U.S. dollar hits two-month low against euro after new inflation data


The U.S. dollar hit a two-month low against the euro on Wednesday after the new U.S. consumer price index data signaled cooling inflation in March.

The dollar index — which tracks the currency against other major peers — also hit a one-week low of 101.45. The dollar weakened against the Japanese yen, falling by 0.4 percent to 133.190 yen.

It traded 0.5 percent lower against the sterling to $1.2462. Meanwhile, the euro strengthened by 0.8 percent to trade at $1.1004, its highest value against the greenback since early February.

Consumer price data in March showed year-over-year headline inflation of five percent, its lowest rate since May 2021. The rate was lower than the earlier estimates of 5.2 percent and significantly declined from the headline rate of six percent in February.

"A modestly softer-than-anticipated US inflation report, which appears to have thrown another Fed rate hike in May in a bit of jeopardy."

Matthew Ryan, Head of Market Strategy at Ebury

Ebury head of market strategy Matthew Ryan said the softer-than-anticipated data could prompt the Federal Reserve to pause its monetary tightening campaign in the next policy meeting.

Investors usually opt to invest in the safe haven dollar when central banks raise their benchmark rates to protect the value of their assets. Ryan explained that the decline of the dollar on Wednesday was a "slight overreaction" by the market.

"[Core] inflationary pressures, which we assign far greater importance, remain strong," Ryan said. "Our favored metric, the three-month annualized core inflation rate, continues to print well above the Fed's target at 5.1%."

Futures tied to the Fed's policy indicate a 67.2 percent chance that the U.S. central bank will raise the interest rate by 25 basis points next month, a drop from the 72.9 percent chance of an interest rate hike on Tuesday. The market also expects the Fed to begin cutting the interest rate in July.

Comerica Bank chief economist Bill Adams said the stability in major equity indexes, higher consumer confidence, low unemployment rate and solid job growth in March supported further rate hikes by the Fed. Adams, however, noted that several Fed officials had already justified a rate hike pause.

Chicago Fed President Austan Goolsbee said Tuesday that the central bank should be cautious in determining its next action. He explained that the banking turmoil in March would likely lead to tighter lending conditions, adding the situation could hamper the authorities' efforts to manage inflation.

The Fed began increasing the benchmark rate in March 2022, with the objective of bringing down inflation to two percent.

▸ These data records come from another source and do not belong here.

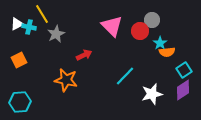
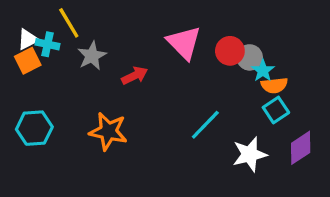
gray circle: (152, 20) -> (250, 57), moved
red arrow: (84, 55) -> (135, 75), moved
orange square: (19, 60) -> (28, 61), moved
cyan square: (184, 70) -> (276, 110), moved
cyan hexagon: (20, 102) -> (34, 128), moved

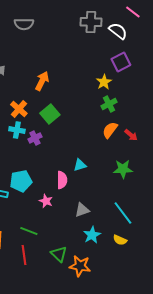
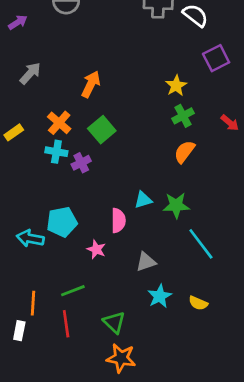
purple square: (121, 62) -> (216, 58), moved
red arrow: (131, 135) -> (230, 123), moved
green star: (123, 169) -> (176, 205), moved
cyan line: (123, 213) -> (201, 244), moved
green line: (29, 231) -> (73, 291), turned -42
orange star: (80, 266) -> (121, 358), moved

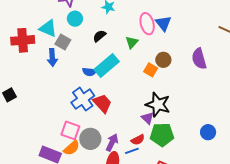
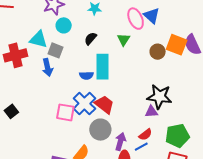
cyan rectangle: (107, 66) -> (102, 67), turned -40
orange square: (151, 70) -> (177, 45), moved, size x1.5
purple triangle: (148, 118) -> (151, 112), turned -40
pink square: (70, 130) -> (65, 112), moved
green pentagon: (162, 135) -> (177, 136), moved
gray circle: (90, 139) -> (100, 130), moved

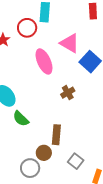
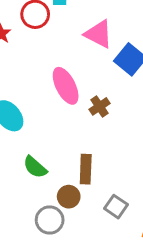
pink ellipse: (44, 61) -> (66, 86), moved
green semicircle: (21, 119) -> (35, 167), moved

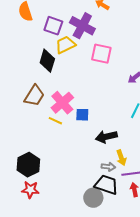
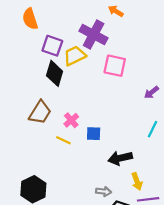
purple square: (53, 26) -> (52, 46), moved
pink cross: (62, 103) -> (71, 120), size x0.6
gray arrow: (108, 167) -> (104, 191), moved

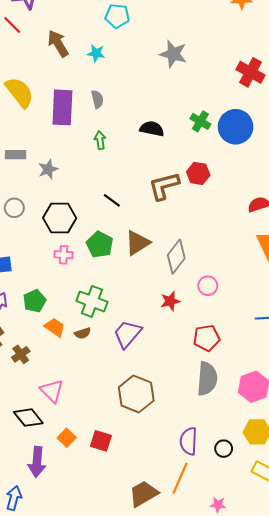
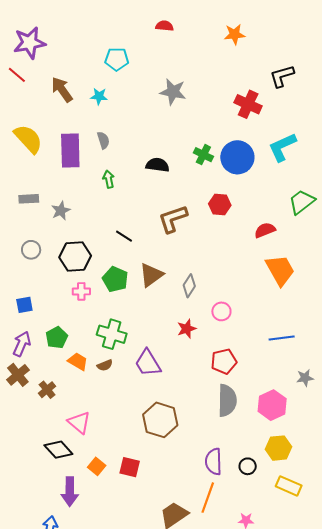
red hexagon: (198, 173) -> (220, 204), moved
gray diamond: (176, 257) -> (189, 286), size x0.7
purple trapezoid: (127, 334) -> (148, 363), turned -68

Fed officials have emphasized the importance of using economic data as a basis to determine the rate policy.

‘Hard landing’ possible for U.S. economy

The International Monetary Fund (IMF) has warned that the U.S. economy could face a "hard landing" due to its central bank's tight monetary policy. Hard landing refers to an economic downturn following a period of growth. According to the IMF, it is because the hawkish policy begins to show its impact on the financial sectors.

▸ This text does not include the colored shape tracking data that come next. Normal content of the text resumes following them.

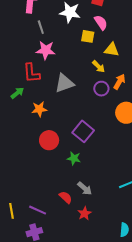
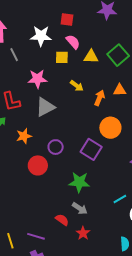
pink star: (46, 50) -> (37, 79), moved
yellow triangle: (112, 50) -> (91, 57), moved
purple circle: (101, 89) -> (56, 147), moved
purple square: (83, 131) -> (91, 149), moved
green star: (74, 158) -> (79, 182), moved, size x1.5

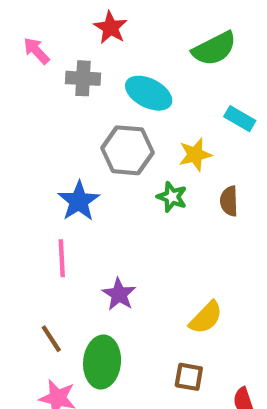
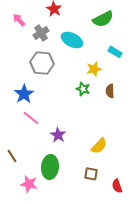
gray cross: (83, 78) -> (41, 33), turned -35
gray hexagon: (127, 150) -> (42, 63), moved
blue star: (79, 201) -> (24, 94), moved
pink line: (62, 258) -> (31, 118), turned -48
brown line: (51, 339) -> (12, 156), moved

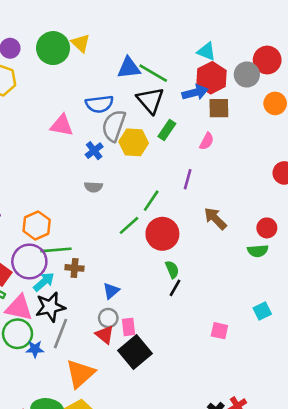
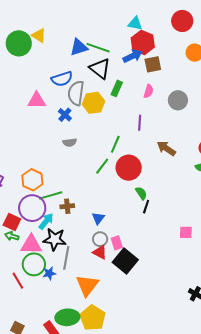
gray circle: (247, 75) -> (178, 100), moved
black star: (50, 307) -> (55, 239), turned 30

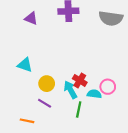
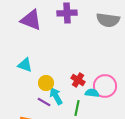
purple triangle: (31, 18) -> (31, 20), size x1.6
pink circle: (108, 87) -> (105, 86), size x1.5
cyan arrow: (70, 90) -> (56, 96), moved

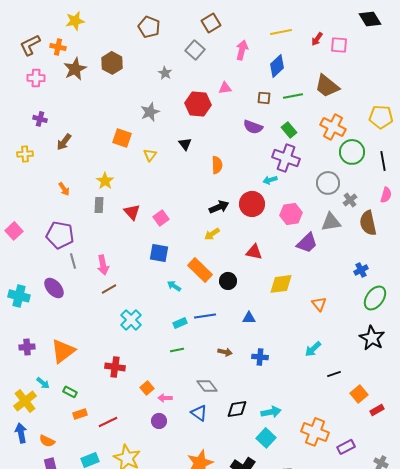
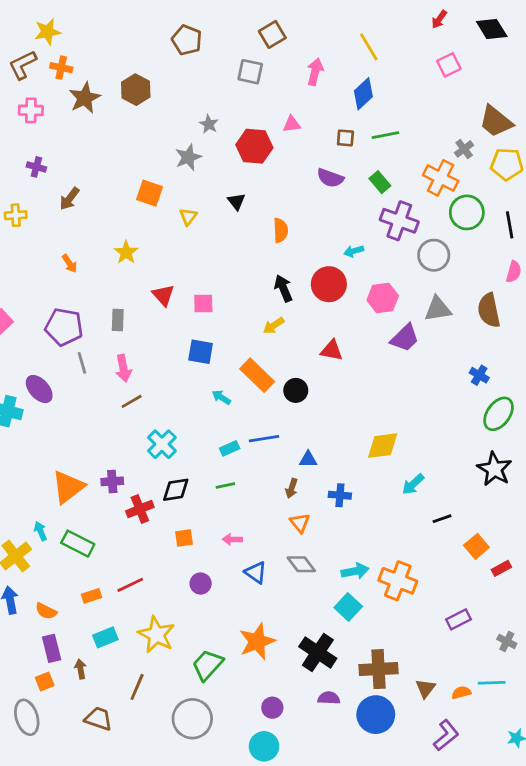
yellow star: (75, 21) -> (47, 32), moved
yellow line: (281, 32) -> (369, 47), turned 70
red arrow: (317, 39) -> (439, 19), moved
pink square: (339, 45) -> (449, 65), turned -30
gray square: (195, 50) -> (250, 72), turned -30
gray star: (165, 73) -> (209, 124), moved
brown trapezoid: (327, 86) -> (496, 121), moved
purple cross: (286, 158) -> (399, 221), moved
gray cross: (350, 200) -> (464, 149), moved
gray rectangle: (99, 205) -> (118, 320), moved
black arrow: (219, 207) -> (283, 288), turned -90
pink square: (161, 218) -> (203, 303), turned 35
blue cross: (361, 270) -> (479, 375), turned -32
yellow diamond: (281, 284) -> (383, 446), moved
purple ellipse: (54, 288) -> (39, 389), moved
orange triangle: (319, 304) -> (300, 523), moved
blue triangle: (249, 318) -> (308, 459), moved
purple cross: (27, 347) -> (112, 481), moved
brown arrow: (225, 352) -> (292, 488), turned 96
red cross: (115, 367) -> (140, 509), turned -30
cyan arrow: (43, 383) -> (41, 531), turned -152
gray diamond: (207, 386) -> (301, 564), moved
orange square: (147, 388) -> (184, 538), turned 32
green rectangle: (70, 392) -> (78, 544), size x1.6
pink arrow: (165, 398) -> (232, 539), moved
black diamond: (237, 409) -> (176, 490), moved
orange rectangle: (80, 414) -> (92, 596), moved
orange cross: (315, 432) -> (398, 581), moved

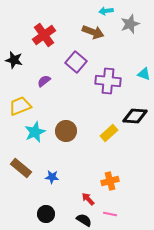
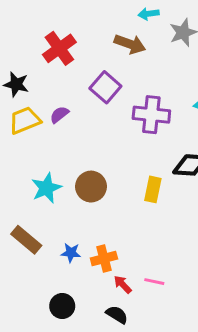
yellow trapezoid: (20, 106) -> (25, 120), moved
yellow rectangle: (109, 133) -> (153, 189), turned -36
orange cross: (110, 181) -> (104, 259), moved
pink line: (110, 214) -> (154, 282), moved

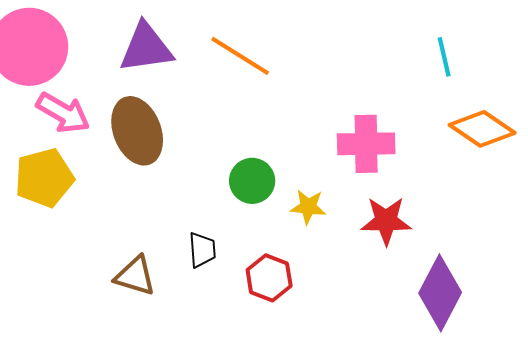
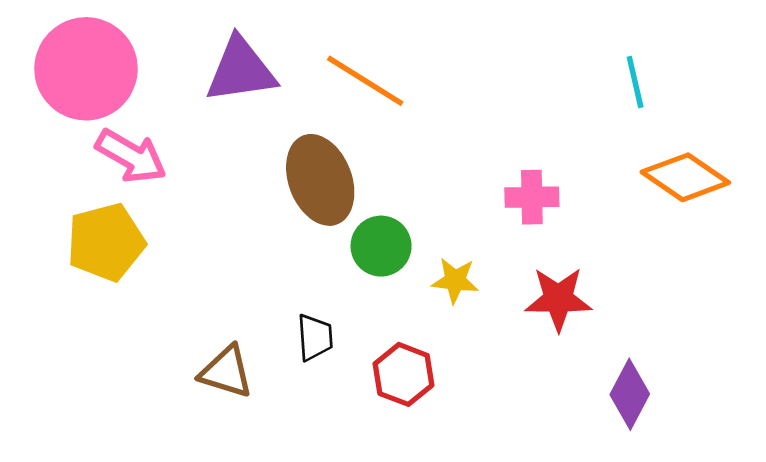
brown ellipse: (137, 131) -> (320, 180), moved
pink cross: (366, 144) -> (532, 197), size x0.7
purple diamond: (440, 293) -> (630, 394), size x0.7

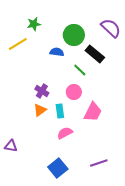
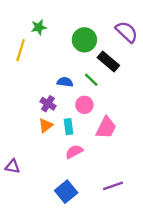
yellow line: (18, 44) -> (21, 50), turned -42
blue semicircle: (57, 52) -> (65, 82), moved

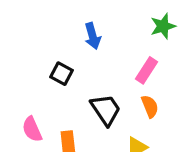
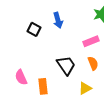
pink rectangle: (147, 70) -> (91, 41), turned 35
black square: (61, 74) -> (34, 29), moved

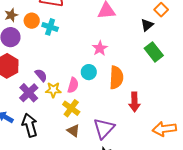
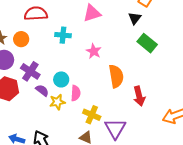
cyan cross: (50, 27) -> (63, 35), moved
cyan circle: (89, 72) -> (61, 79), moved
purple cross: (29, 93) -> (30, 71), moved
yellow cross: (71, 108) -> (92, 115), moved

Analysts also noted that investors shied away from the riskiest U.S. corporate debt, shown by an increasing divide between the highest- and lowest-rated firms in the high-yield bond market. Many investors have sold their low-rated bonds, also known as junk bonds, as they fear that an economic downturn can lead to credit defaults in high-risk enterprises.

The average yields of double-B rated U.S. bonds fell to 6.8 percent from a peak of 7.5 percent seen before the banking crisis. Falling yields indicate that there are many investors purchasing bonds in that category.

On the other hand, triple-C and lower-rated bonds currently yield 15.3 percent, well above the level seen two months ago.